Copy out every line in the items below that contains the string "Power". Match it case-sensitively.

- Given entries -
%%
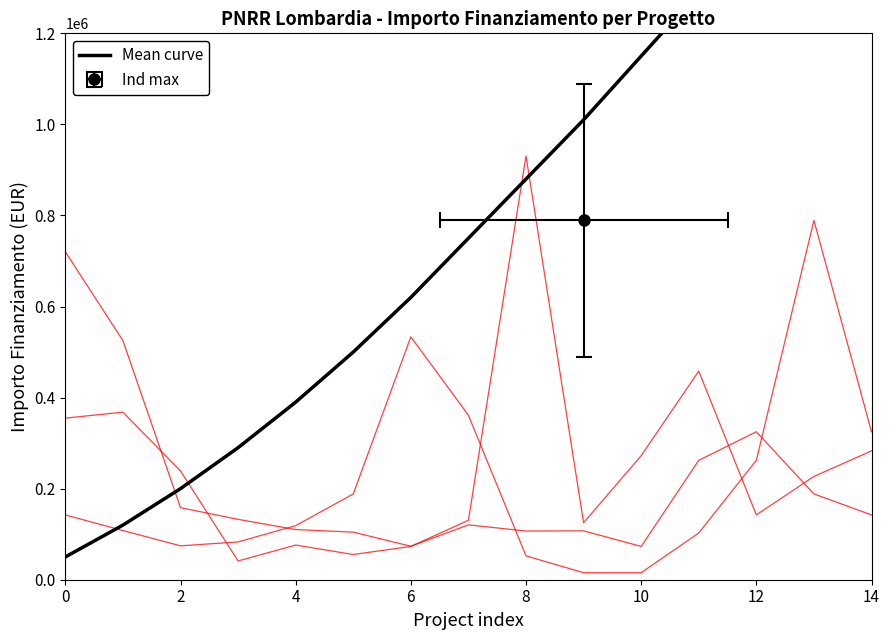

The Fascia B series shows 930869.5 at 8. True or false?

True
%%
%%
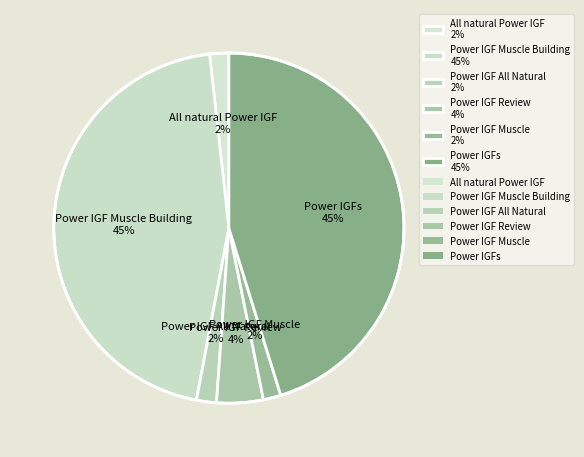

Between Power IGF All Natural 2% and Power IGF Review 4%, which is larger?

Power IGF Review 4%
%%
%%
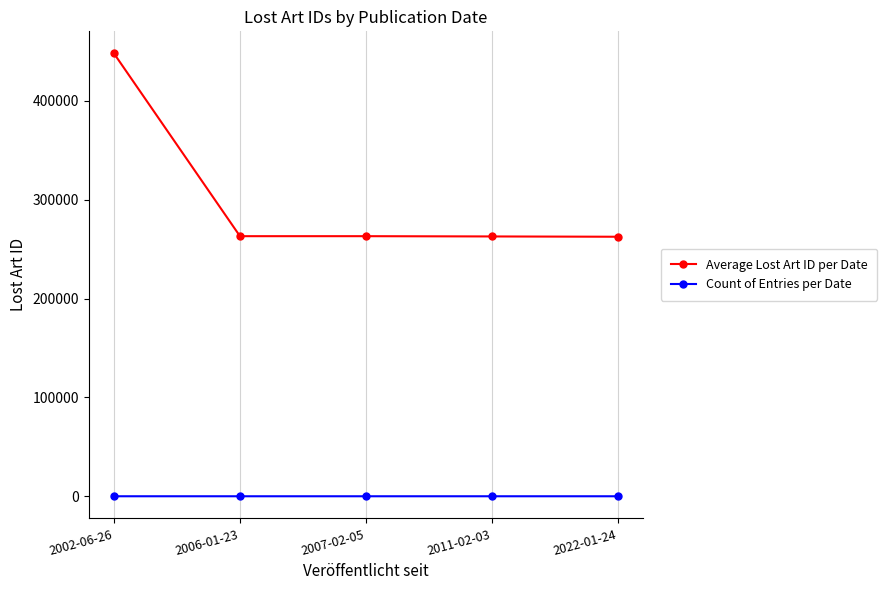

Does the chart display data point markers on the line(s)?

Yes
%%
- Task answer -
Between Power IGF All Natural 2% and Power IGF Review 4%, which is larger?
Power IGF Review 4%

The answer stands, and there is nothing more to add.